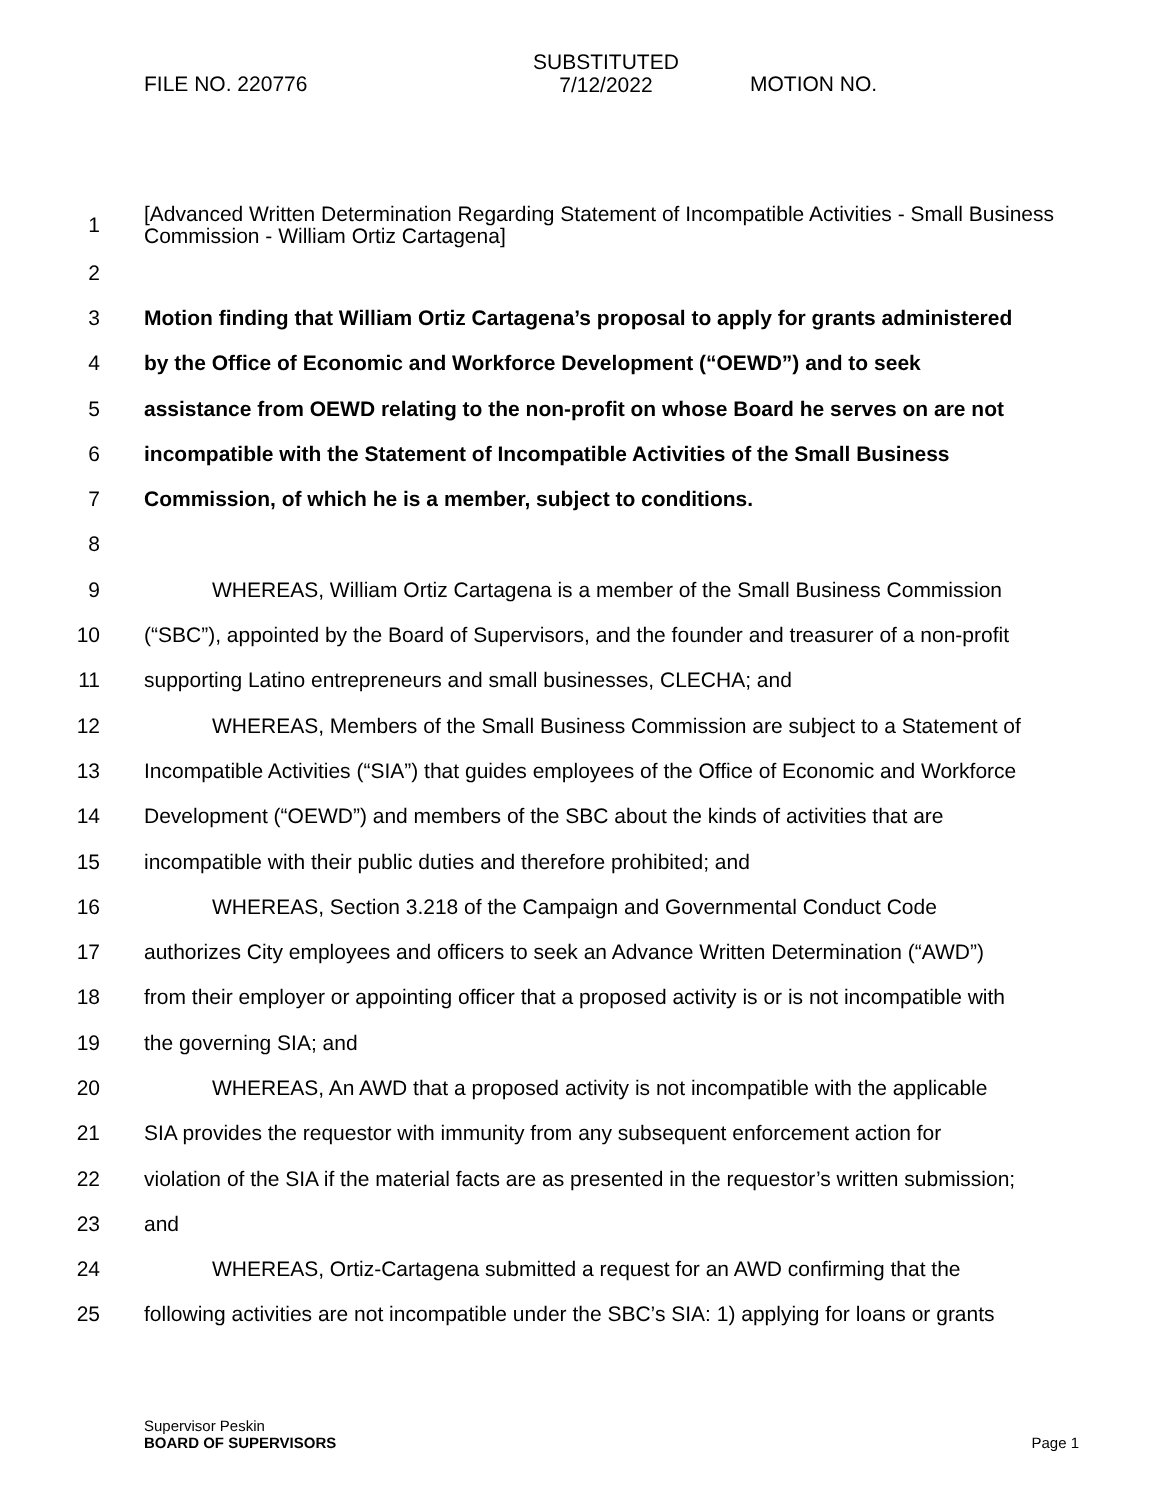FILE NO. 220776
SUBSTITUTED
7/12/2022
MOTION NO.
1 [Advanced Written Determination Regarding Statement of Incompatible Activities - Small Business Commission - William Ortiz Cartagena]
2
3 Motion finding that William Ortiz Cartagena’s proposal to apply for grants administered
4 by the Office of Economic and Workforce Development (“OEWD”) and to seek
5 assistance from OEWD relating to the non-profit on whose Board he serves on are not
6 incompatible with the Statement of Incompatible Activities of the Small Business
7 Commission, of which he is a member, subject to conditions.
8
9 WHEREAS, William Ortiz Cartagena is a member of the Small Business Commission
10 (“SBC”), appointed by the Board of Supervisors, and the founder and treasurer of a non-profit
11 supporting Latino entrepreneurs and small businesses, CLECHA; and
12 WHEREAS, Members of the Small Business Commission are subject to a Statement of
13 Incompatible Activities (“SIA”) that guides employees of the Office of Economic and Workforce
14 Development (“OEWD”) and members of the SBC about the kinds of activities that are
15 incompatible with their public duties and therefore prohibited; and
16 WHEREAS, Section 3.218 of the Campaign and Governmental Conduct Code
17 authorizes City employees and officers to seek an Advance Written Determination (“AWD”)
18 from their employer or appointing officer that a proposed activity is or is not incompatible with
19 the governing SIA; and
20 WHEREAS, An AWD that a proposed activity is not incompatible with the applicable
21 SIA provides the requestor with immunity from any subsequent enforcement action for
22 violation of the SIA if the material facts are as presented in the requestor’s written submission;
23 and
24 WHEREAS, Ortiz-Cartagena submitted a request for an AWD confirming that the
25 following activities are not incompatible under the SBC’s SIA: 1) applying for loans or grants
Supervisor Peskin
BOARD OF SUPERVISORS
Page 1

##########

[Activity] Repeat the data verbatim, excluding all pictures.

[Reply]
FILE NO. 220776
SUBSTITUTED
7/12/2022
MOTION NO.
1 [Advanced Written Determination Regarding Statement of Incompatible Activities - Small Business Commission - William Ortiz Cartagena]
2
3 Motion finding that William Ortiz Cartagena’s proposal to apply for grants administered
4 by the Office of Economic and Workforce Development (“OEWD”) and to seek
5 assistance from OEWD relating to the non-profit on whose Board he serves on are not
6 incompatible with the Statement of Incompatible Activities of the Small Business
7 Commission, of which he is a member, subject to conditions.
8
9 WHEREAS, William Ortiz Cartagena is a member of the Small Business Commission
10 (“SBC”), appointed by the Board of Supervisors, and the founder and treasurer of a non-profit
11 supporting Latino entrepreneurs and small businesses, CLECHA; and
12 WHEREAS, Members of the Small Business Commission are subject to a Statement of
13 Incompatible Activities (“SIA”) that guides employees of the Office of Economic and Workforce
14 Development (“OEWD”) and members of the SBC about the kinds of activities that are
15 incompatible with their public duties and therefore prohibited; and
16 WHEREAS, Section 3.218 of the Campaign and Governmental Conduct Code
17 authorizes City employees and officers to seek an Advance Written Determination (“AWD”)
18 from their employer or appointing officer that a proposed activity is or is not incompatible with
19 the governing SIA; and
20 WHEREAS, An AWD that a proposed activity is not incompatible with the applicable
21 SIA provides the requestor with immunity from any subsequent enforcement action for
22 violation of the SIA if the material facts are as presented in the requestor’s written submission;
23 and
24 WHEREAS, Ortiz-Cartagena submitted a request for an AWD confirming that the
25 following activities are not incompatible under the SBC’s SIA: 1) applying for loans or grants
Supervisor Peskin
BOARD OF SUPERVISORS
Page 1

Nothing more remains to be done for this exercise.